Extrait du document.
....................

Pas plus Thérèse qu’Astiné n’apportent dans la vie de Sturel de l’amour pur et nu. Astiné lui révélait la figure sensuelle de ce que son imagination avait caressé dans les poètes et les philosophes. Hugo et Bouteiller l’avaient conduit vers cette Orientale. Mais, dans l’Appel au Soldat, l’enfant des Orientales veut de la poudre et des balles. Thérèse de Nelles est incorporée à sa vie politique comme Astiné l’était à sa vie intellectuelle. Cette vie politique, — l’agitation et la conspiration boulangistes — implique, à la française, un parterre de femmes du monde. Le soir où Thérèse devient la maîtresse de Sturel est le soir où du jour Boulanger a été blessé en duel par Floquet. « Sachant, comme toute la France, la grave blessure de Boulanger, elle imaginait qu’un jour Sturel pourrait se battre, courir des risques à cause de sa politique[1]. » Et, en effet, Sturel s’est battu : il a été, pour cri séditieux, bousculé par la police, et il porte quelque trace d’un passage à tabac, — tabac très doux pour cigarette russe. Mais Boulanger ayant eu la gorge percée, un boulangiste est autorisé à bénéficier de sa blessure : « Dans ce désastre de l’armée boulangiste dont le chef gisait, ce jeune homme romanesque trouvait les émotions d’un magnifique sauve-qui-peut à se jeter au lit d’une femme. » Boulanger, qui avait quelque chose du caractère innocent, chevalin et loyal de la Léontine, pouvait dire comme celle-ci à la fin des Déracinés : « Notre malheur aura toujours servi de quelque chose à ces messieurs. »

....................

Données fournies.
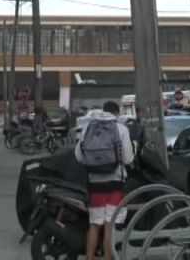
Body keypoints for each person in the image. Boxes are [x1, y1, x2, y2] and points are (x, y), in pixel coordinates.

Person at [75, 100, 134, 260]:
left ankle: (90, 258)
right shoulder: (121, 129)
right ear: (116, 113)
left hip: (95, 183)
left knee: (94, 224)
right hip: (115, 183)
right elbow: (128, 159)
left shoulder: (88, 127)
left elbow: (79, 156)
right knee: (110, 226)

....................

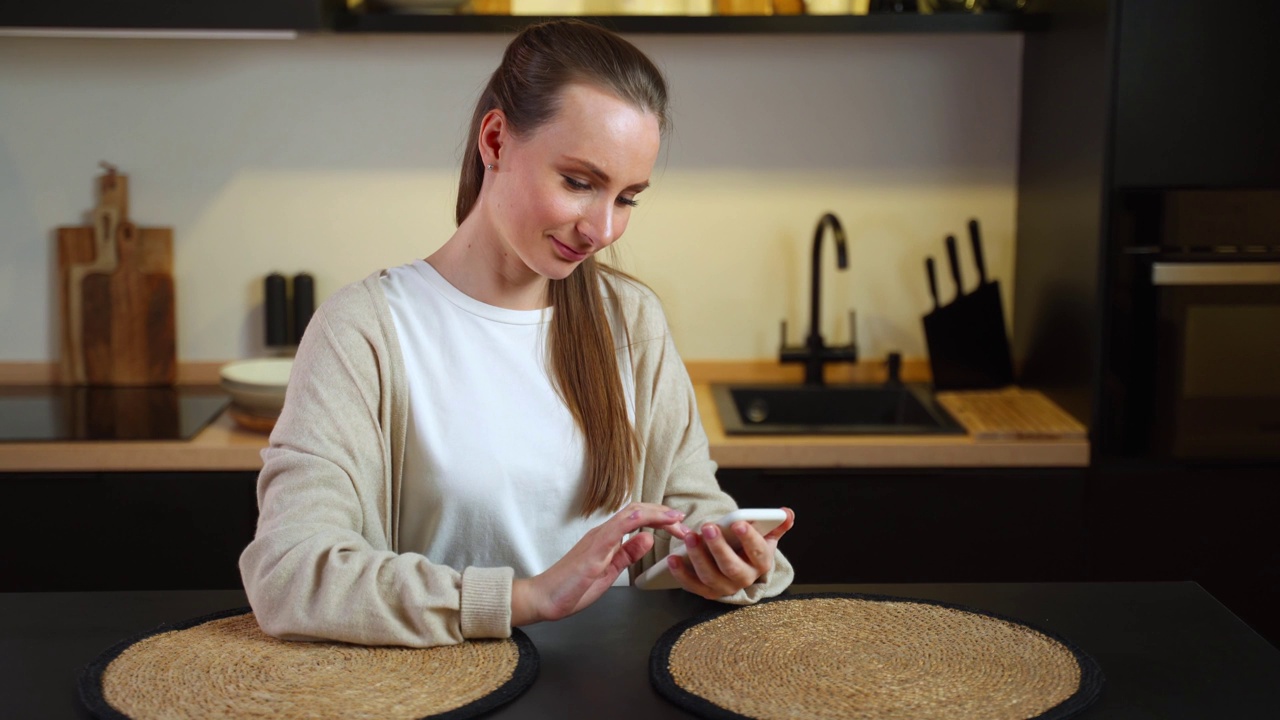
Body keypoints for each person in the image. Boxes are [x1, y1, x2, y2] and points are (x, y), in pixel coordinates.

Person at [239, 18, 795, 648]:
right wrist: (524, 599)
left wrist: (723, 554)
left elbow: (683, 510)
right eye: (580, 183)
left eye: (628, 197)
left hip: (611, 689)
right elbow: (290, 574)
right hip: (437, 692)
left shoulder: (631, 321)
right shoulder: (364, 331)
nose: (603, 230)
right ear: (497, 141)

....................

Consigne. Pourriez-vous écrire la suite de l'extrait consacré à Sturel, Astiné et Thérèse de Nelles, en reprenant juste après sa dernière phrase ?

Réponse rédigée.
Sturel paraît un type un peu flottant entre le Julien de Rouge et Noir et le jeune Lacrisse de L’Histoire Contemporaine, et Thérèse flotte pareillement entre Mathilde de la Môle et Mme  de Bonmont. Mathilde remarque Julien le jour où elle imagine qu’il pourra, comme celui des La Môle qui conspira sous Charles IX trouver l’échafaud sur le chemin de son ambition. Ayant observé qu’une condamnation à mort est peut-être la seule chose qui ne s’achète pas, elle aime en Julien le candidat à l’échafaud. Et Julien paiera en effet la lettre de change romanesque tirée sur lui. Mais la vie de Sturel est bâtie au con-

  1. L’Appel au Soldat, p. 173.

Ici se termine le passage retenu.